» Objetivo 1
Expresa como una lista JSON de cadenas, una por línea y sin las líneas en blanco, la parte del listado que va desde la línea que contiene "Identify the location of free" hasta el final del listado, ambas incluidas.
++++ Fragmento del texto
Así dice una canción cubana que me fascina. Se llama “Veinte años” y la cantan a dúo Omara Portuondo y Compay Segundo. Es una canción de despecho, de amor no correspondido, simple y sentida como tantas otras del mismo tema. Pero ésta tiene un verso que me atrapa, auténtica sabiduría expresada con nostalgia y fatalidad: “Si las cosas que uno quiere se pudieran alcanzar…”. Así nomás. Uno se repite esa frase y asiente aprobatoriamente. En efecto, la vida no es así de fácil, no se alcanza lo que uno quiere sólo porque sí; y mucho menos cuando siempre estamos anhelando lo que está fuera de nuestro alcance.
Pero ¿quién no lo ha hecho? Si soñar no cuesta nada, ¡sólo hay que tener imaginación!
Esa natural inclinación a la fantasía es una de las formas más comunes para evadirse de la realidad y una cierta dosis no le hace daño a nadie; es una manera sencilla de liberarse por unos minutos al día del estrés, desde “…si me pudiera quedar en la cama todo el día y no ir a trabajar…”, hasta “si me sacara el Melate, lo primero que haría sería irme de viaje…”. Ésa es la fantasía más recurrente: irse lejos, empezar de nuevo, creer que las cosas serán diferentes en otro lugar.
A veces las cosas que uno quiere alcanzar no se ven tan imposibles: salud, una pareja que nos complemente la vida, hijos, amigos, un trabajo seguro y cierta estabilidad económica que permita vivir con tranquilidad. No suena tan ambicioso. Hay quienes anhelan una casa, un coche o sencillamente tres comidas al día. Sin embargo, conseguir lo que uno quiere no depende de la intensidad de los deseos; casi siempre depende de circunstancias que la vida presenta y que nosotros no escogemos.
++++++++
++++ Material de entrada
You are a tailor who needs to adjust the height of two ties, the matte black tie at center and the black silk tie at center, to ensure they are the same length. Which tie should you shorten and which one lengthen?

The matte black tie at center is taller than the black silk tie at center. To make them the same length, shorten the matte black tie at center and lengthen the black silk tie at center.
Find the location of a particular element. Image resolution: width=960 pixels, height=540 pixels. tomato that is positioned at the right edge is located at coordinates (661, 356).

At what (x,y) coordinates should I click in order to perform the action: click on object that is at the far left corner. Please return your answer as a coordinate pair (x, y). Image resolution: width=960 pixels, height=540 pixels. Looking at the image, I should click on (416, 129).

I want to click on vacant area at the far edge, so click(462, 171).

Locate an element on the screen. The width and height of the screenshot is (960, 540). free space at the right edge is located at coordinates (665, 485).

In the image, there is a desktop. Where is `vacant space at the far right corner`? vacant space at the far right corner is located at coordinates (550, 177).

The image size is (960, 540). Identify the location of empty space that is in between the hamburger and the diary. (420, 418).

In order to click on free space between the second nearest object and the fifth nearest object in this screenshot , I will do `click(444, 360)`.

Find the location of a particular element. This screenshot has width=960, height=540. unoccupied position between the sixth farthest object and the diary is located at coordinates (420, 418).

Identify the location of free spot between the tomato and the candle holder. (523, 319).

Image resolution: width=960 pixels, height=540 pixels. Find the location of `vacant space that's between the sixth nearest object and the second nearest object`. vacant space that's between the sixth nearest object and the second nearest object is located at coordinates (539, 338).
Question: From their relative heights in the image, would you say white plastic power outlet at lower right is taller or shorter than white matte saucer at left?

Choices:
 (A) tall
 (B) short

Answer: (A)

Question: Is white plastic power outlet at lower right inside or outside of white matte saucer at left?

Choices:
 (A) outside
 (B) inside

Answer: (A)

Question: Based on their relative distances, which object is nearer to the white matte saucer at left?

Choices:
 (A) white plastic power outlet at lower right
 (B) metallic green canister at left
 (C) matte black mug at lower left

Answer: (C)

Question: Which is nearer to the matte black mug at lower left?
++++++++
» Objetivo 2
Según el fragmento del texto, ¿quiénes cantan a dúo la canción "Veinte años"?

» Solución propuesta 1
[
  "Identify the location of free spot between the tomato and the candle holder. (523, 319).",
  "Image resolution: width=960 pixels, height=540 pixels. Find the location of `vacant space that's between the sixth nearest object and the second nearest object`. vacant space that's between the sixth nearest object and the second nearest object is located at coordinates (539, 338).",
  "Question: From their relative heights in the image, would you say white plastic power outlet at lower right is taller or shorter than white matte saucer at left?",
  "Choices:",
  " (A) tall",
  " (B) short",
  "Answer: (A)",
  "Question: Is white plastic power outlet at lower right inside or outside of white matte saucer at left?",
  "Choices:",
  " (A) outside",
  " (B) inside",
  "Answer: (A)",
  "Question: Based on their relative distances, which object is nearer to the white matte saucer at left?",
  "Choices:",
  " (A) white plastic power outlet at lower right",
  " (B) metallic green canister at left",
  " (C) matte black mug at lower left",
  "Answer: (C)",
  "Question: Which is nearer to the matte black mug at lower left?"
]

» Solución propuesta 2
Omara Portuondo y Compay Segundo.